The Keeseekoose First Nation () is a Saulteaux band government located in Kamsack, Saskatchewan. The band is named for Chief Kiishikouse (kîšîkôns, Giizhigoons, "little sky"), who signed an adhesion to Treaty 4 at Swan Lake, Manitoba, in 1875. Flooding on the band's Manitoba reserve forced a relocation to the band's current location, adjacent to the Cote First Nation reserve. Those who stayed in Manitoba are today known as the Pine Creek First Nation.

Reserves 

It has 24 Reserves and shares the Treaty Four Reserve Grounds 77 with many other Treaty Four First Nations.
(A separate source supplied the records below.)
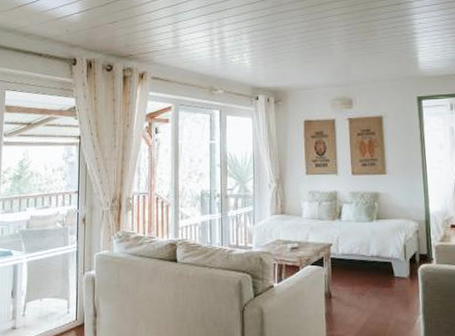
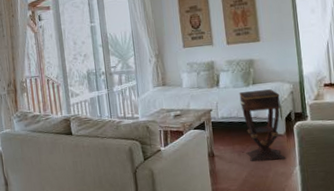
side table: none [362,226,409,307] -> present [239,89,286,162]

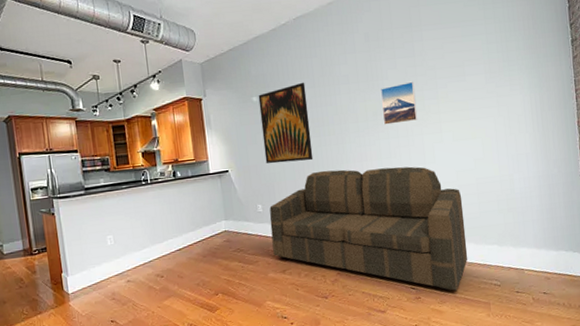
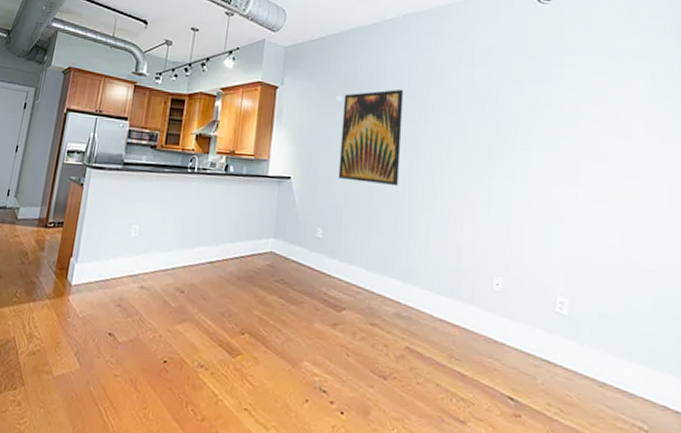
sofa: present [269,166,468,291] -> none [325,202,600,420]
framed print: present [381,81,418,125] -> none [499,113,546,163]

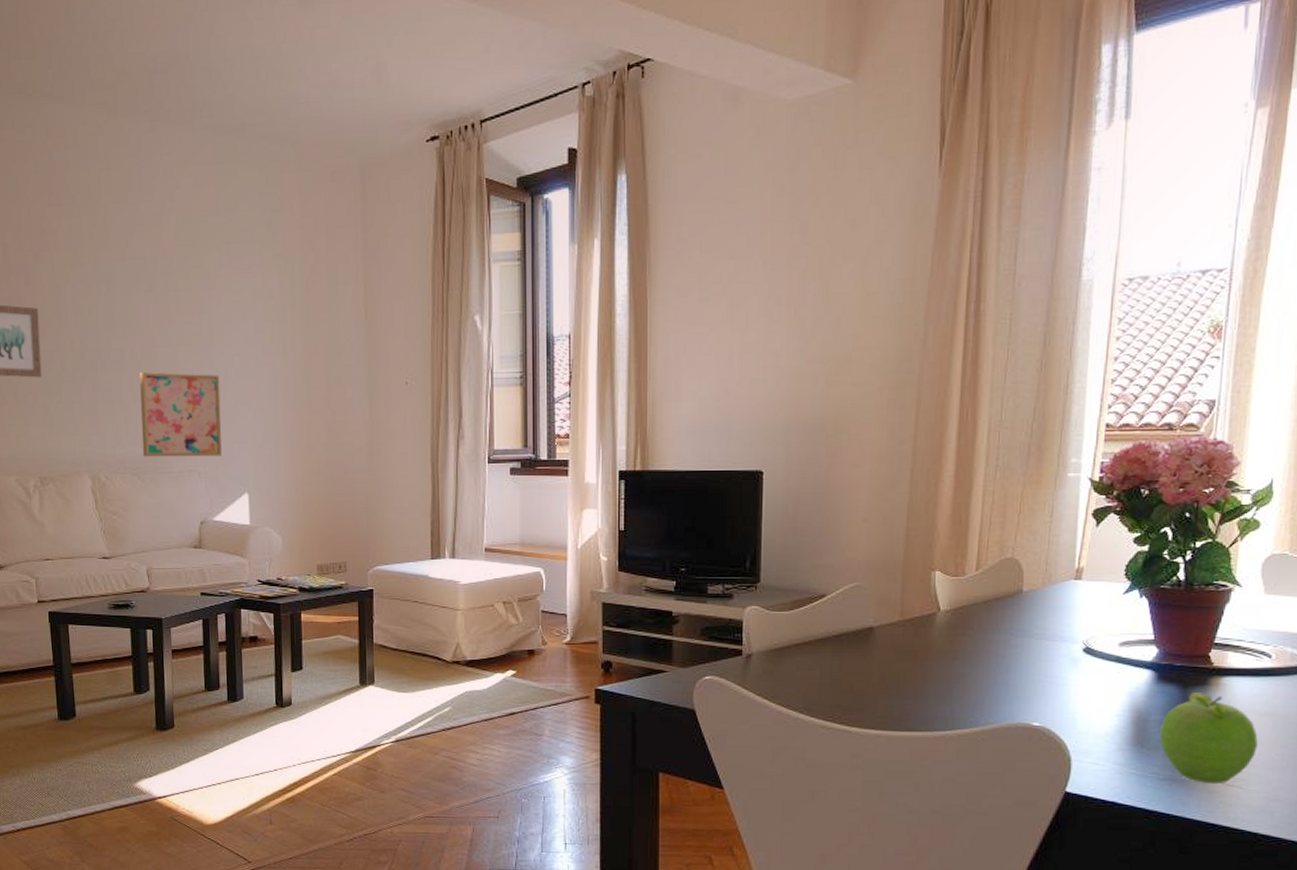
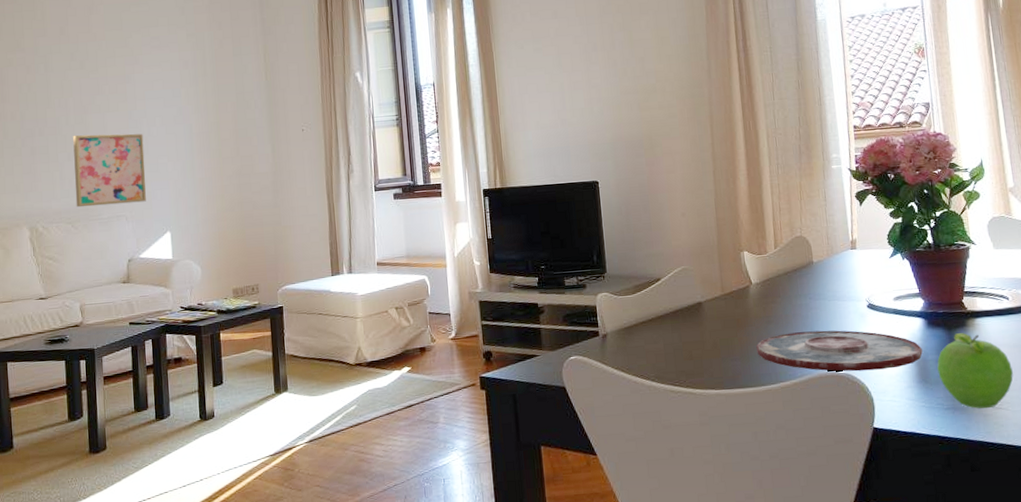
plate: none [934,673,1145,726] -> present [756,330,923,372]

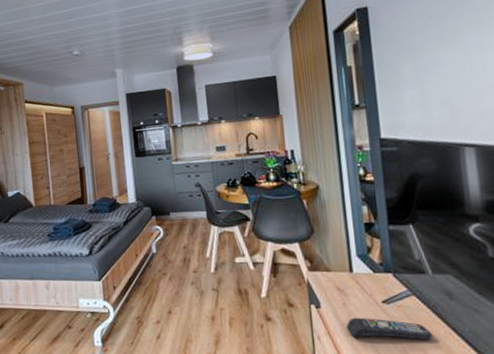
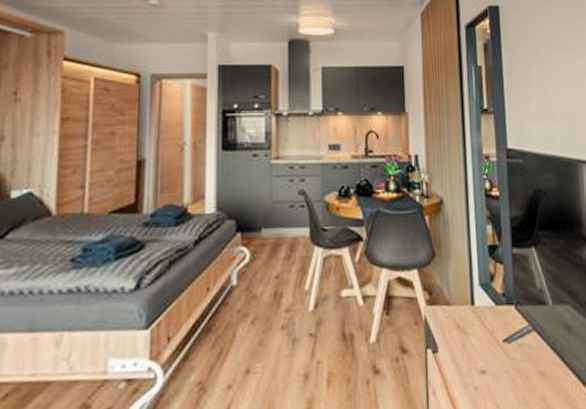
remote control: present [347,317,434,341] -> none [466,361,553,388]

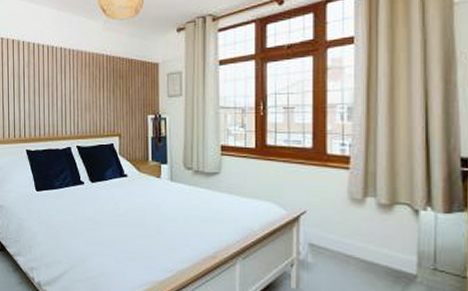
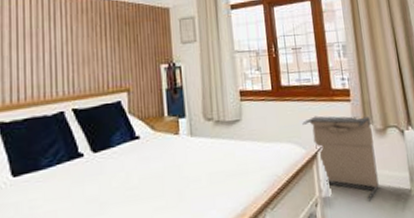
laundry hamper: none [286,179,374,275] -> present [302,116,379,201]

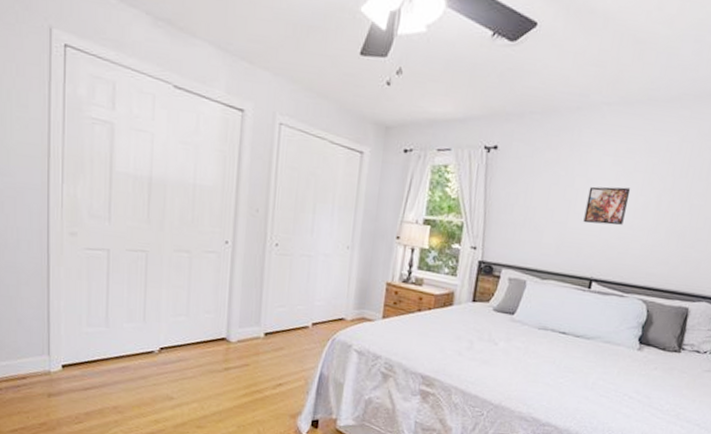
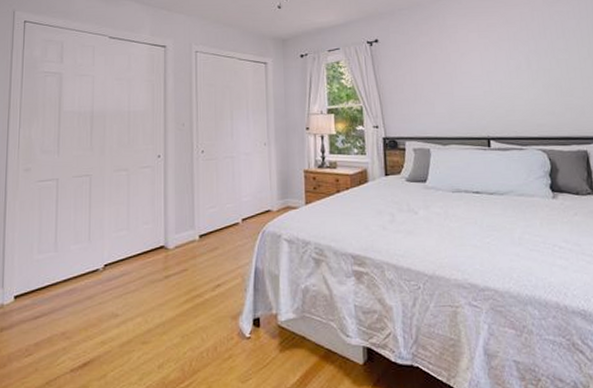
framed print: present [583,186,631,226] -> none [464,55,503,90]

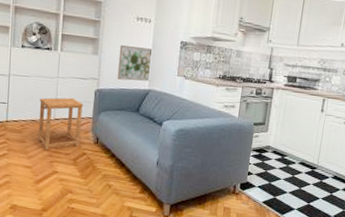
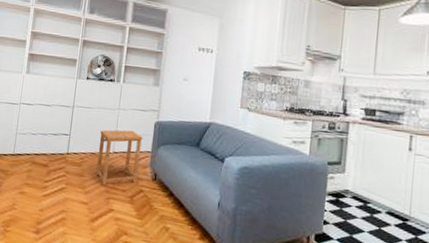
wall art: present [117,45,152,82] -> none [177,76,213,114]

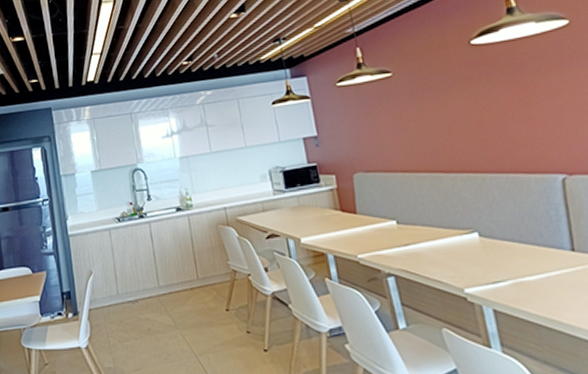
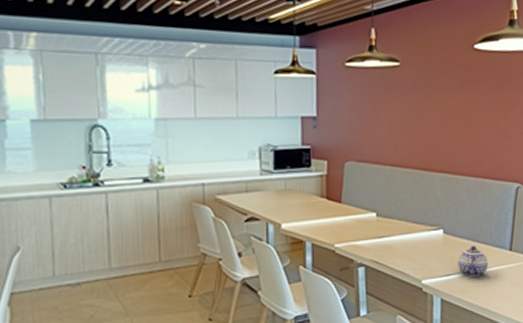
teapot: none [504,248,547,283] -> present [457,246,488,277]

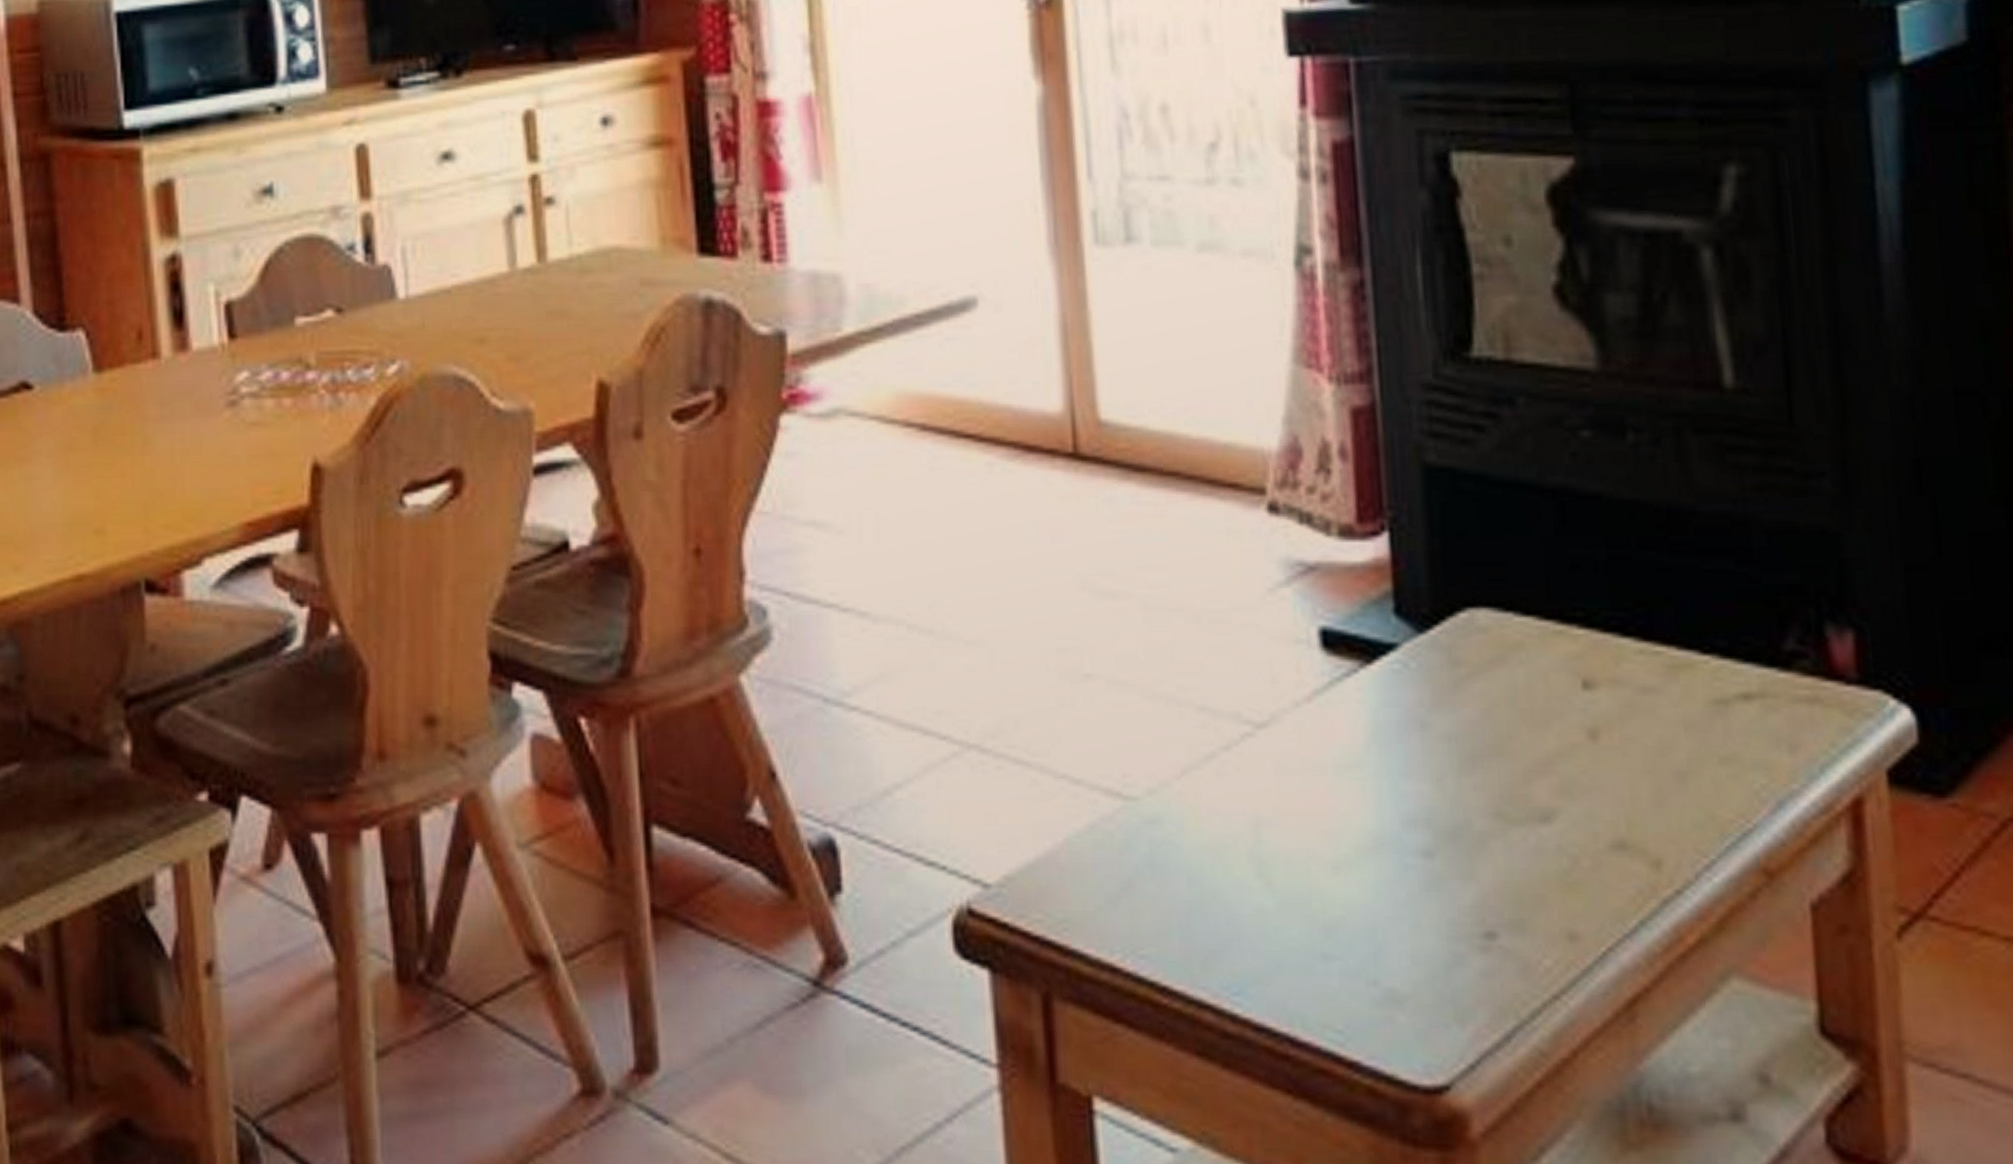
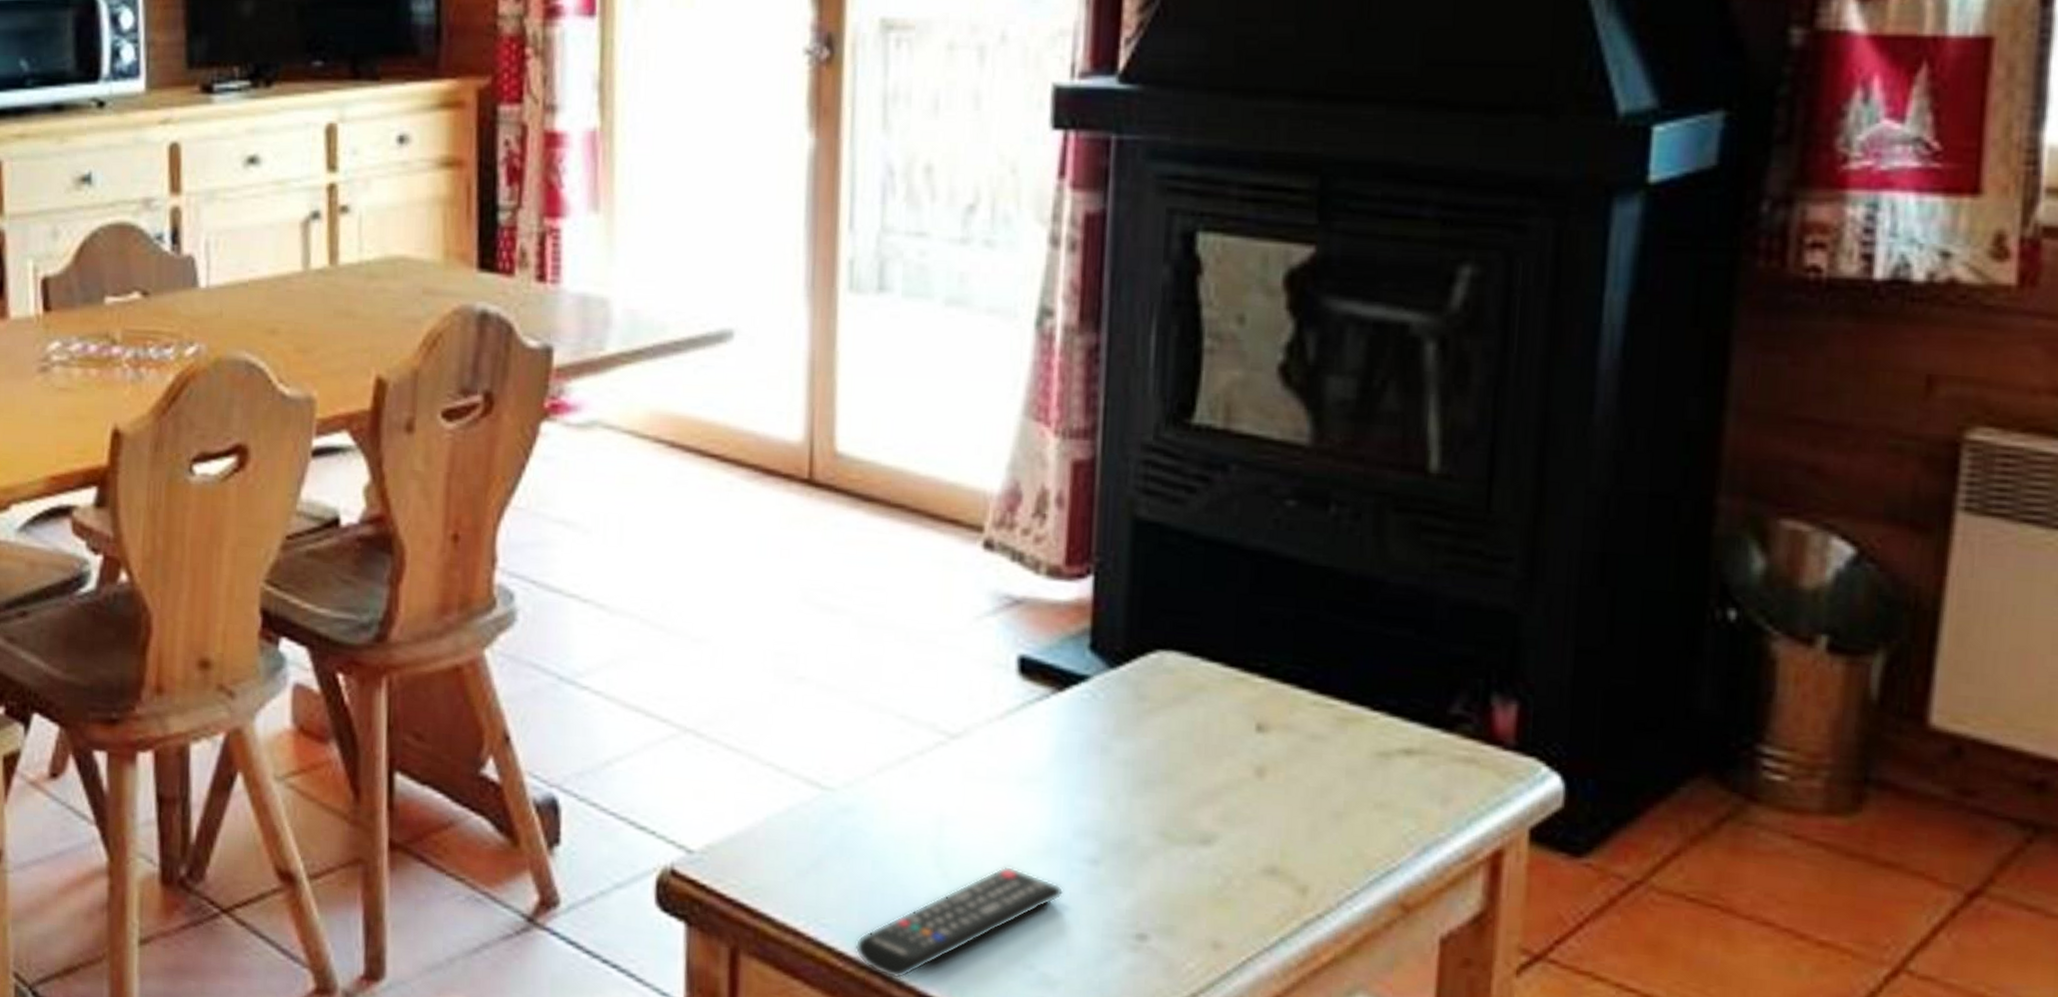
remote control: none [1179,867,1400,1013] -> present [855,865,1064,980]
Total on-Reserve population is 679 and off-Reserve population is 1,564, making the total population 2,243. When including the Coté First Nations with whom they share the same Reserve, the total population is 5,726. The area covered by the Keeseekoose Reserves is 8,475 hectares or 20,942 acres. When including the Cote, the area increases to near 41,000 acres or 16,567 hectares.

History 

Originally the Keeseekoose Saulteaux people lived on the plains of Manitoba and probably the forest to the north. Their food supply was largely buffalo, from which pemmican was prepared. They also hunted the forest for deer, moose and other wild game. Their country was teeming with incredible numbers of waterways which they utilized for more food. They probably harvested the wild rice that grew on the waterways of Manitoba. In fact, wild rice was probably one of their major food sources. Chief Keeseekoose saw that his subjects were going hungry in the early 1870s and put their welfare first and signed treaty four on September 15, 1874. While half of the people wanted to fish and hunt , the others wanted to farm and ranch. This prompted a decision from Chief Kisickonse after the Swan River First Nation of Manitoba was established. Under the leadership of Chief Kisickonse and after treaty four was signed the Keeseekoose, many of the tribe relocated to the present location where the land was more suitable for farming and ranching.